_Record set_:
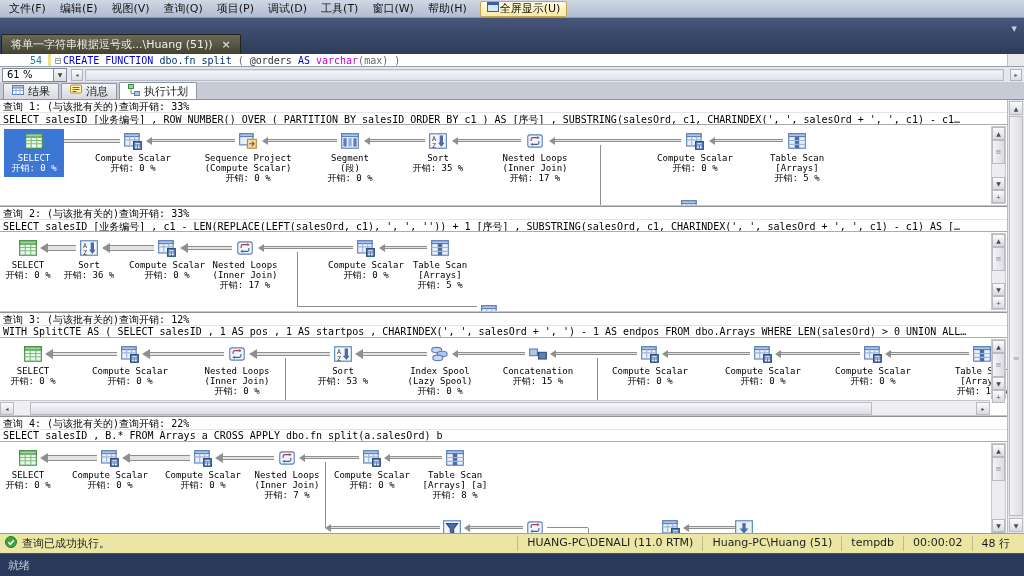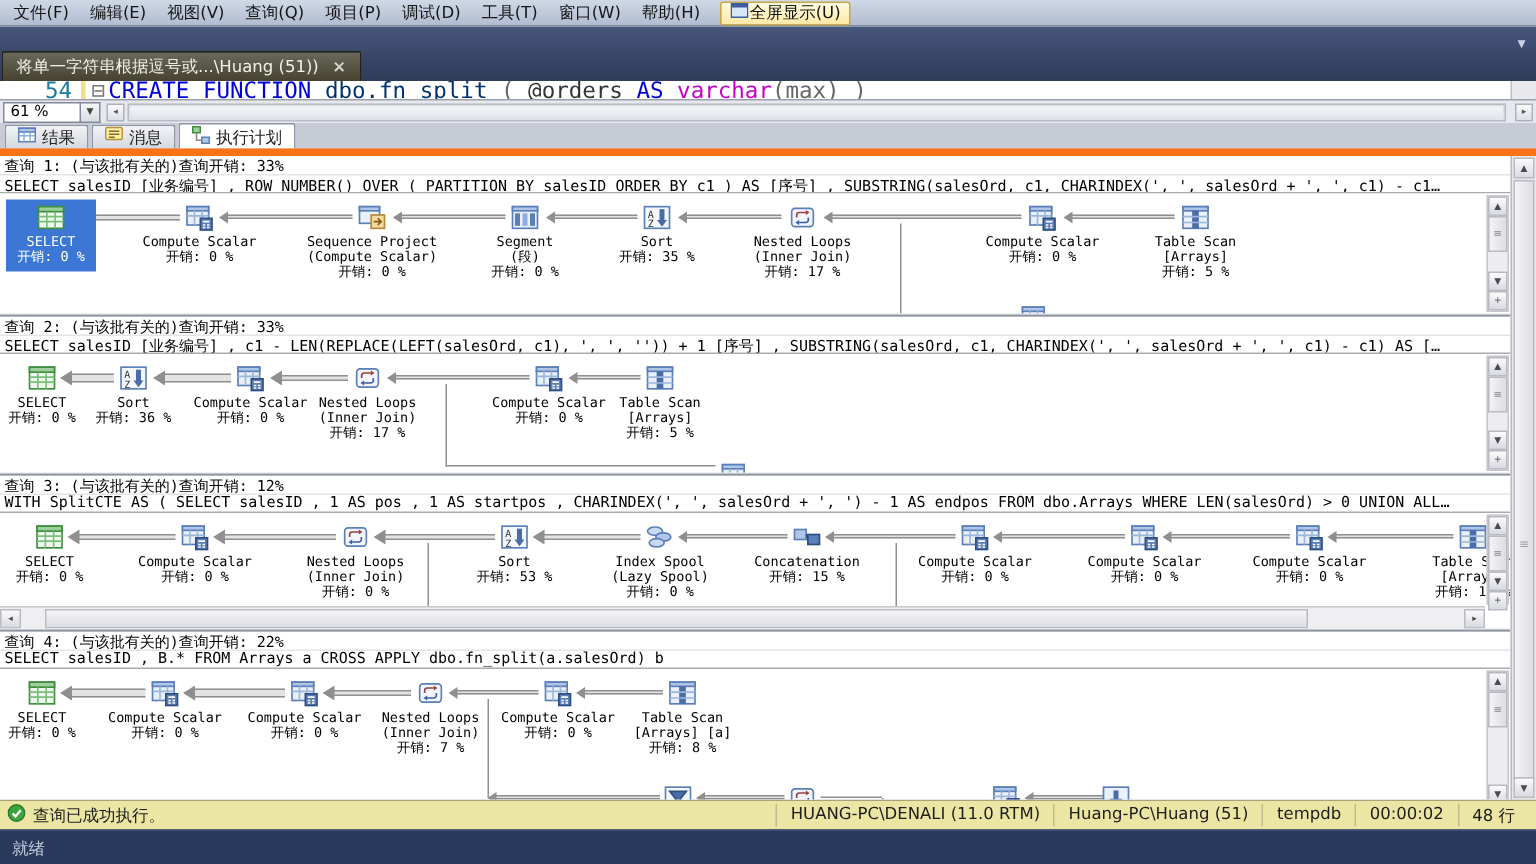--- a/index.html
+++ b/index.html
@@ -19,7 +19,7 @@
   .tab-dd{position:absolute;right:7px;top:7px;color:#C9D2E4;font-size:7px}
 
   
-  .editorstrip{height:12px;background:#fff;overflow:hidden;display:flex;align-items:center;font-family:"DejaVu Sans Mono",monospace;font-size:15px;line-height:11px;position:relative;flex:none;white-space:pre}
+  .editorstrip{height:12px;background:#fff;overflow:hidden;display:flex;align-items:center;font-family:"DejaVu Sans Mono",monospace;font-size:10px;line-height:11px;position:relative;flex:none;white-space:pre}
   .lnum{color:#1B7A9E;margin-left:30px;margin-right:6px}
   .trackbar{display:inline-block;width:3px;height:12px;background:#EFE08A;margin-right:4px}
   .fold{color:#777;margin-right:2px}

--

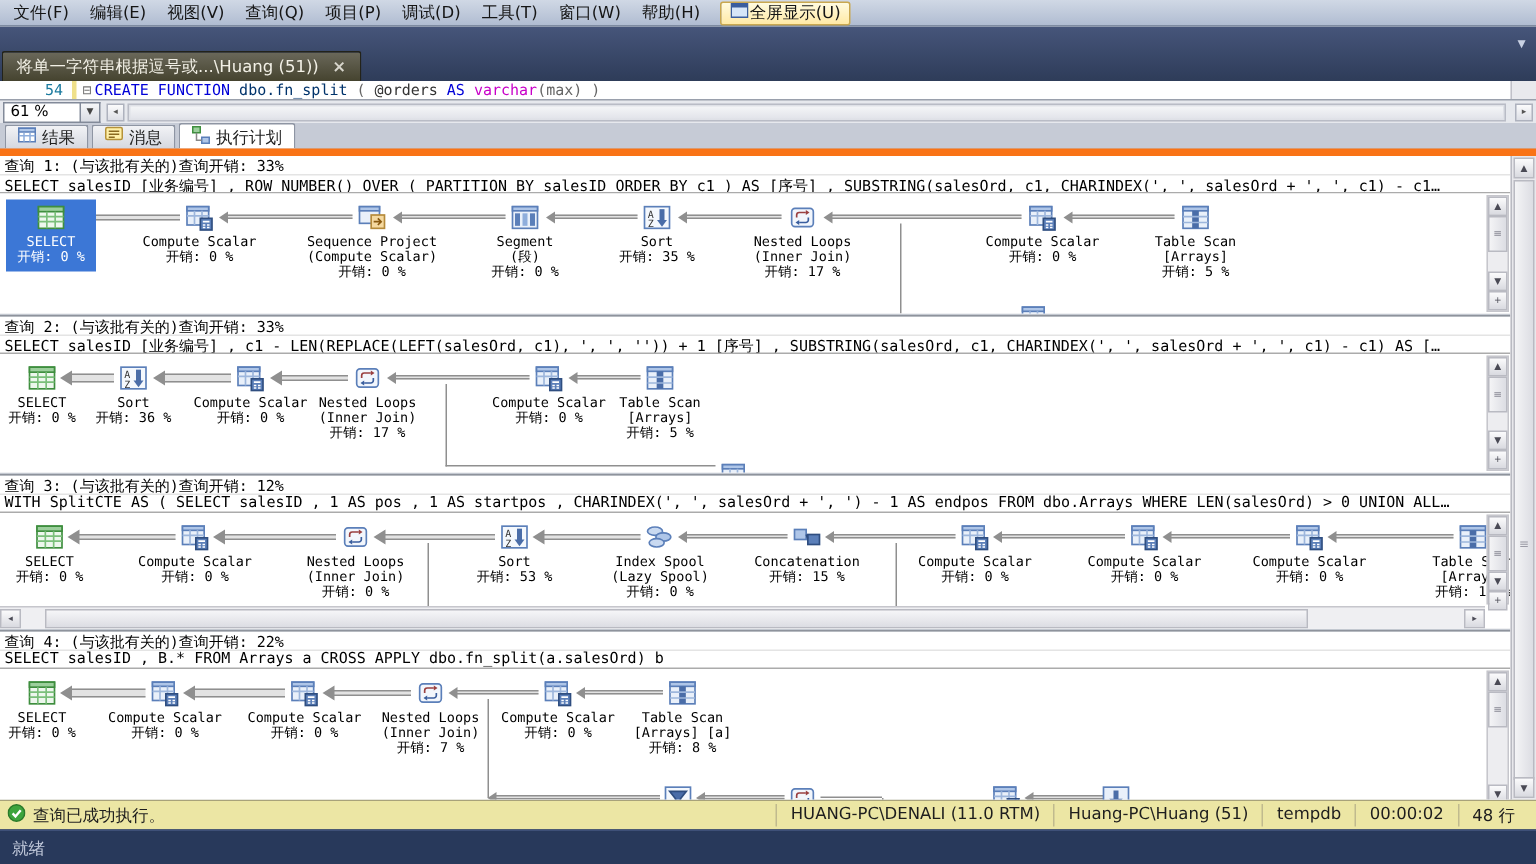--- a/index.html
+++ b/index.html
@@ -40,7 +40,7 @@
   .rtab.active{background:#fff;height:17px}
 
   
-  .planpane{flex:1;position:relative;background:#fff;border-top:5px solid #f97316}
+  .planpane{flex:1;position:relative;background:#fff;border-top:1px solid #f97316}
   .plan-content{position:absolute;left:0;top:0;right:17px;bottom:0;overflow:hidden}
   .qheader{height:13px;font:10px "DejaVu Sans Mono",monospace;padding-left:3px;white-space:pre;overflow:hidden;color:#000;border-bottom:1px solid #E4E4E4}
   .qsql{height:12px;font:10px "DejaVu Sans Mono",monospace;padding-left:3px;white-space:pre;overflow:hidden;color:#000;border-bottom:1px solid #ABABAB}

_Work to complete_: Check each line of the listing above, and copy it if it contains the word "display".

_Answer box_:
-  .editorstrip{height:12px;background:#fff;overflow:hidden;display:flex;align-items:center;font-family:"DejaVu Sans Mono",monospace;font-size:15px;line-height:11px;position:relative;flex:none;white-space:pre}
+  .editorstrip{height:12px;background:#fff;overflow:hidden;display:flex;align-items:center;font-family:"DejaVu Sans Mono",monospace;font-size:10px;line-height:11px;position:relative;flex:none;white-space:pre}
   .trackbar{display:inline-block;width:3px;height:12px;background:#EFE08A;margin-right:4px}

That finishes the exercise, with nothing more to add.